Prosecraft affichait deux paragraphes d’un livre, l’un « le plus passif » et l’autre « le plus vivant ». Il place ensuite les livres dans des classements par centile en fonction de la vivacité, de la longueur ou de la passivité du texte.
« Si vous faites carrière dans l’écriture, c’est exaspérant, en partie parce que le style n’est pas le même que la rédaction d’un putain de livre blanc pour une entreprise qui a besoin d’être dans… voix active ou autre », a déclaré l’auteur Ilana Masad. « Le style, c’est le style !
M. Smith n’a pas répondu aux nombreuses demandes de commentaires, mais il a précisé ses intentions dans son billet de blog.
« Puisque je ne publiais que des statistiques sommaires et de petits extraits du texte de ces livres, je pensais respecter l’esprit de la doctrine du Fair Use, qui ne nécessite pas le consentement de l’auteur original », a écrit Smith. Certains auteurs ont fait remarquer que les extraits de leurs livres sur Prosecraft comprenaient des spoilers importants, ce qui a provoqué une frustration supplémentaire.
Bien que Smith se soit excusé, les auteurs restent exaspérés. Pour les artistes et les écrivains, la récente prolifération d’outils d’IA a créé un jeu de piste profondément frustrant. Dès qu’ils se retirent d’une base de données, ils découvrent que leur travail a été utilisé pour former un autre modèle d’IA, et ainsi de suite.
« D’après ce que j’ai pu constater, il est assez courant que ces sites et projets fassent d’abord ce qu’ils font en espérant que personne ne le remarque, puis disparaissent ou se mettent sur la défensive lorsqu’ils le remarquent inévitablement », a déclaré M. Masad.
L’IA générative et la technologie derrière l’auto-édition ont créé une tempête parfaite pour les activités frauduleuses. Amazon a été inondé de guides de voyage de mauvaise qualité générés par l’IA, et même de livres pour enfants générés par l’IA. Mais les outils tels que ChatGPT sont essentiellement formés à partir de la somme totale de l’internet, ce qui signifie que de véritables auteurs de guides touristiques ou de livres pour enfants pourraient être plagiés par inadvertance.
L’auteur Jane Friedman a écrit dans un récent billet de blog – intitulé « I’d Rather See My Books Get Pirated Than This » – qu’elle est victime d’une usurpation d’identité sur Amazon, où quelqu’un vend sous son nom des livres qui semblent avoir été écrits par une IA.
Bien que Friedman ait réussi à faire retirer ces faux livres de sa page Goodreads, elle affirme qu’Amazon ne retirera pas les livres de la vente tant qu’elle n’aura pas déposé une marque pour son nom.

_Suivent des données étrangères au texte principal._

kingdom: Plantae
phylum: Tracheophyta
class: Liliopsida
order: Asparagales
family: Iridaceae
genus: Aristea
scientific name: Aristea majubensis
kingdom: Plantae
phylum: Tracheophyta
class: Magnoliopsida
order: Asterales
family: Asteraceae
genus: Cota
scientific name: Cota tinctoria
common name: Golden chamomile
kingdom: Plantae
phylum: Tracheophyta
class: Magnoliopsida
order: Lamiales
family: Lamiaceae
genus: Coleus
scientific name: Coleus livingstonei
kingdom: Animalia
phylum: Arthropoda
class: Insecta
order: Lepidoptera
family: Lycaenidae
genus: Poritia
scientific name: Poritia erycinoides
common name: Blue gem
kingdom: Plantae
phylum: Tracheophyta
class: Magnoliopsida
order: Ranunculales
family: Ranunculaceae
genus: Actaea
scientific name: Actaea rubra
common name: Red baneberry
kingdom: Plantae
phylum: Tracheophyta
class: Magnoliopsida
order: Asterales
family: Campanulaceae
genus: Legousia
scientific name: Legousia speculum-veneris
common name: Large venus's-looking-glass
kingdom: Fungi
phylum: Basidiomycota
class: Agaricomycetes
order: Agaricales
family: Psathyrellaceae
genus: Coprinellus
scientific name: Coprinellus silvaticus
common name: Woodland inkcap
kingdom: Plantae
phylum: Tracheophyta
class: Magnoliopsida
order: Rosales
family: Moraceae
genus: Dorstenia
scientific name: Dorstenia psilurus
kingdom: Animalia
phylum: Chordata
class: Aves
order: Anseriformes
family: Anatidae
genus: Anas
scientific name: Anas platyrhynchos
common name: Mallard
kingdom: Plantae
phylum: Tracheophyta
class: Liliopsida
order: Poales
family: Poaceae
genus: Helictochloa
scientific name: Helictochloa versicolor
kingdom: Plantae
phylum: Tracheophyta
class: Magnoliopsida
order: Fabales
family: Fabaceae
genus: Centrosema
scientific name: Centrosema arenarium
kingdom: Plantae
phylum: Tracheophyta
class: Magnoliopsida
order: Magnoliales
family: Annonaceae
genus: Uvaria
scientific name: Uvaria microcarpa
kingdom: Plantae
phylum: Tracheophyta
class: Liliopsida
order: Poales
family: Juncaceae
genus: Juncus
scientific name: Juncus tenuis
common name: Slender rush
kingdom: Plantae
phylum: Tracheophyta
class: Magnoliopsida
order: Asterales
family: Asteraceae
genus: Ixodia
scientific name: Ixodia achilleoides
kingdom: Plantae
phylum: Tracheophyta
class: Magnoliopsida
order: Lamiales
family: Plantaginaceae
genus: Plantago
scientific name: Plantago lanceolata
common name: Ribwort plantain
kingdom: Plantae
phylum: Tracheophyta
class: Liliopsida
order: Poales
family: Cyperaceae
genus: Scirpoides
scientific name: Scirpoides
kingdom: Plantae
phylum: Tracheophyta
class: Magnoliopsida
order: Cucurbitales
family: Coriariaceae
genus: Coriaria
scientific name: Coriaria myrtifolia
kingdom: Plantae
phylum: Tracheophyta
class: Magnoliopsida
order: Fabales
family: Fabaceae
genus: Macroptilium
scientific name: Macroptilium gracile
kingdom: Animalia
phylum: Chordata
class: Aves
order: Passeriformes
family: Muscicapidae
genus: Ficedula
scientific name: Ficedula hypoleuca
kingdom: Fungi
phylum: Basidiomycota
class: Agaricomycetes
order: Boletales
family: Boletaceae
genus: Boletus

Amazon n’a pas fait de commentaire avant la publication.
« Je ne pense pas qu’un écrivain soit sérieusement convaincu que l’IA va ruiner les livres parce que, eh bien, ce n’est pas comme ça que fonctionne la littérature, et tout ce que j’ai vu ChatGPT écrire comme une ‘histoire’ est juste vraiment ennuyeux, sans voix, sans véritable métier ou sans style », a déclaré Masad.
Mais elle craint que les éditeurs ne soient convaincus du contraire et ne remplacent les équipes de marketing et de publicité par du contenu promotionnel généré par l’IA.
« Je me sens vraiment mal », a-t-elle déclaré.